America's best-selling vehicle becomes a cybertruck with a familiar face






Ford Motor Co (F.N) on Thursday unveiled the next generation of its F-150 pickup in an online event, showing a truck with a familiar look but that incorporates the automaker’s new strategy for profiting from software and connectivity.
The new F-150 and the soon-to-launch Mach-E electric SUV will be the first Ford vehicles equipped with electronic systems that allow for extensive over-the-air software upgrades. Rival Tesla Inc (TSLA.O) pioneered the use of smartphone-style updates to improve vehicles and generate revenue long after the sale. General Motors Co(GM.N) has launched comparable technology on several vehicles.
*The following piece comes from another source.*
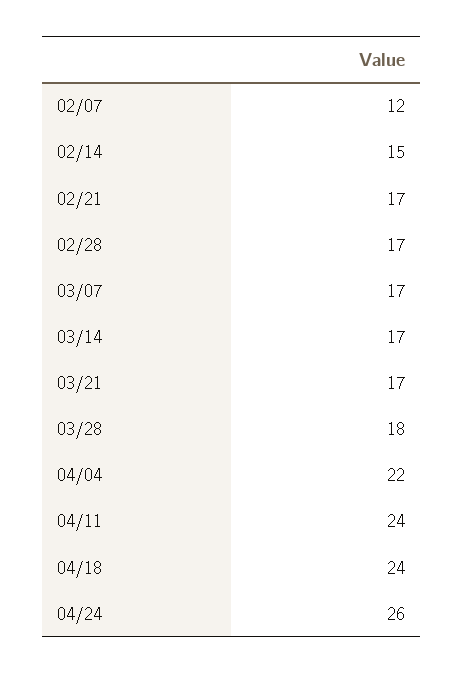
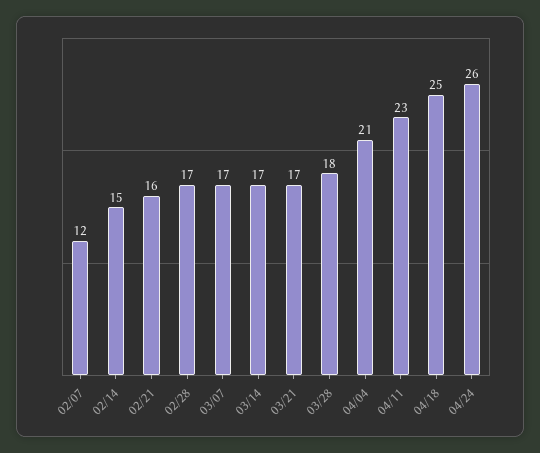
02/21: 17 -> 16
04/04: 22 -> 21
04/11: 24 -> 23
04/18: 24 -> 25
Now the F-150, part of the best-selling line of vehicles in the United States with annual sales equivalent to Tesla’s current volume, will bring upgradeable, fully connected vehicle technology to the mainstream market. Ford will offer a hybrid version of the F-150. An electric model is expected within two years.
The new F-150’s design does not shock like the Tesla Cybertruck, with an exterior hard to distinguish from the current model. When it launches this fall, the truck will aim for traditional buyers in the U.S. heartland, down to the American flag stamped into the dashboard.
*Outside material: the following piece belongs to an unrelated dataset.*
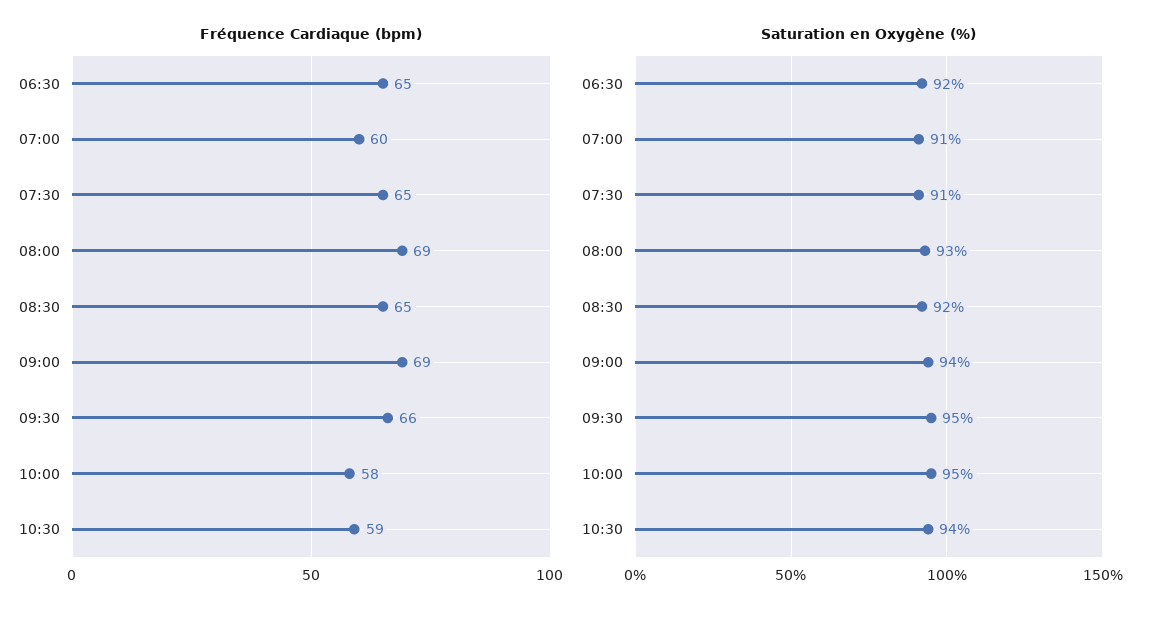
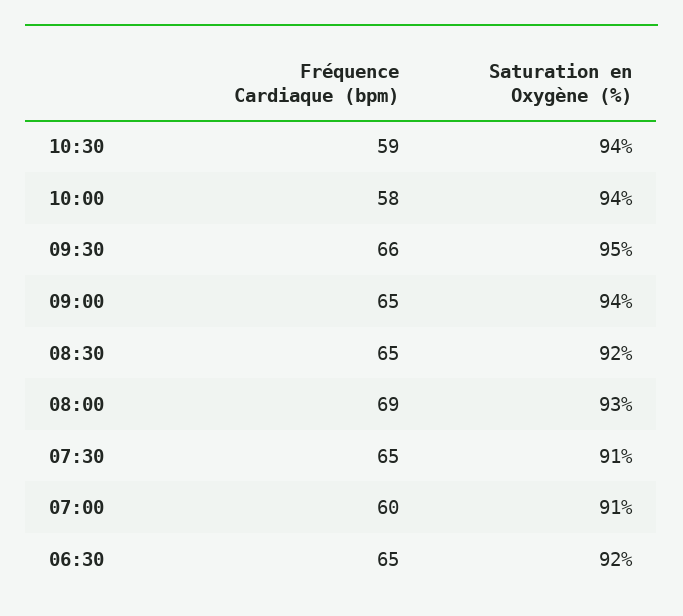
Fréquence Cardiaque (bpm), 09:00: 69 -> 65
Saturation en Oxygène (%), 10:00: 95 -> 94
However, customers who opt to pay for it will be able to download software to enable hands-free driving on highways when it becomes available next year, Ford said. Commercial customers will be offered software that can help with routing or tracking vehicles in a fleet.
Ford’s chief operating officer, Jim Farley, said in an interview that after-sale software upgrades for customers may not be the biggest benefit the company gets from connecting F-series trucks to the cloud. Connected F-150s can tell Ford when there’s a problem with engine control software, and enable a quick fix.
“It’s a gamechanger for us,” Farley said. The time to detect a warranty problem “goes from weeks and months to days and hours.”
Ford will also be able to know what features customers use and how, and what equipment could be safely omitted to cut costs. “We don’t have to guess anymore,” he said.